Porchlight Music Theatre’s “Rent”
What happens when you present “Rent” as a standard piece of musical theater rather than the “rock opera” its late creator Jonathan Larson intended?
In the case of Porchlight Music Theatre, it means that the rock elements and signature segments of the show come off muted, draggy and palpably bereft of momentum.
When Roger sings “One Song Glory” after having fiddled around tuning his guitar, this angst anthem needs to be a desperate, shrieking cry to make a mark before fading away. It is not a cabaret song.

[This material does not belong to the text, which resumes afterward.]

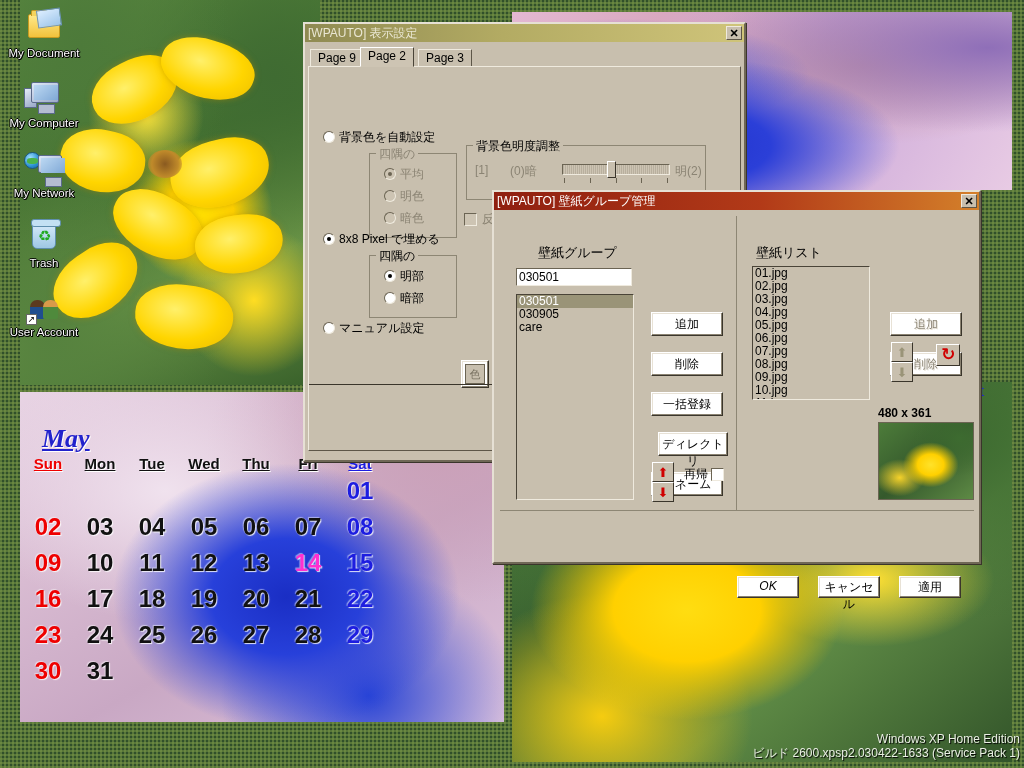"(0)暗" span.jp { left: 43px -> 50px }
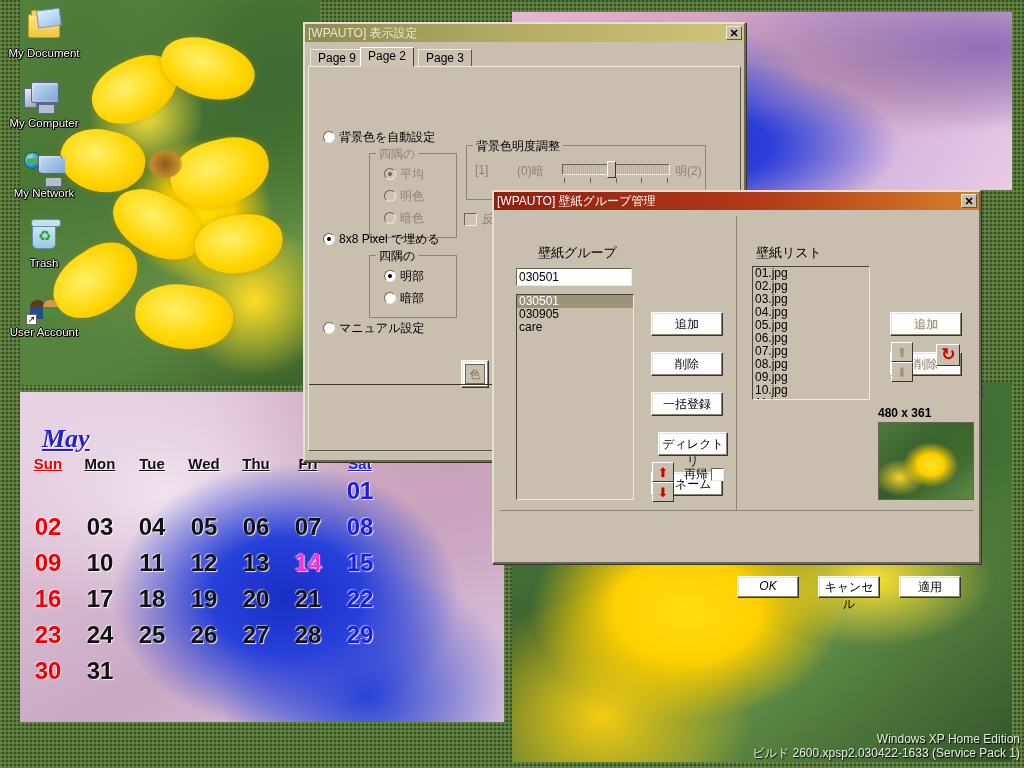"キャンセル" div.btn { top: 318px -> 328px }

Likewise, the big ensemble numbers “Rent” and the Act I finale “La Vie Bohème” are defiant, in-your-face, take-no-prisoners communal rebellions, not suburban garden hootenannies.
What does that leave us? The one show-stopping moment in this production is Tom Collins (Eric Lewis) wailing a funeral eulogy gospel style in the reprise of “I’ll Cover You.” The syncopation and free-phrasing perfectly capture the moment and the chorus intensifies as if the character being remembered was a life that mattered.
Another highlight is Maureen (Lucy Godinez) doing her “Over the Moon” soliloquy with the life-and-death seriousness that makes it delightfully over the top.
But “Rent” is, above all, about relationships and those, alas, are in short supply here. The characters are detached and indifferent, going through the motions. That feeling is enhanced by director Adrian Abel Azevedo often presenting the action on a sheet that acts as a video screen that dominates and sometimes even covers the actual action in key moments.
Given a global pandemic, “Rent” still has much to say to a culture emerging from recovery. There are archetype analogies of HIV to COVID that can be powerful and relevant with a strong production. Would that this were it.
“Rent” at Porchlight Music Theatre, Ruth Page Center for the Arts, 1016 North Dearborn, porchlightmusictheatre.org. Extended through December 11.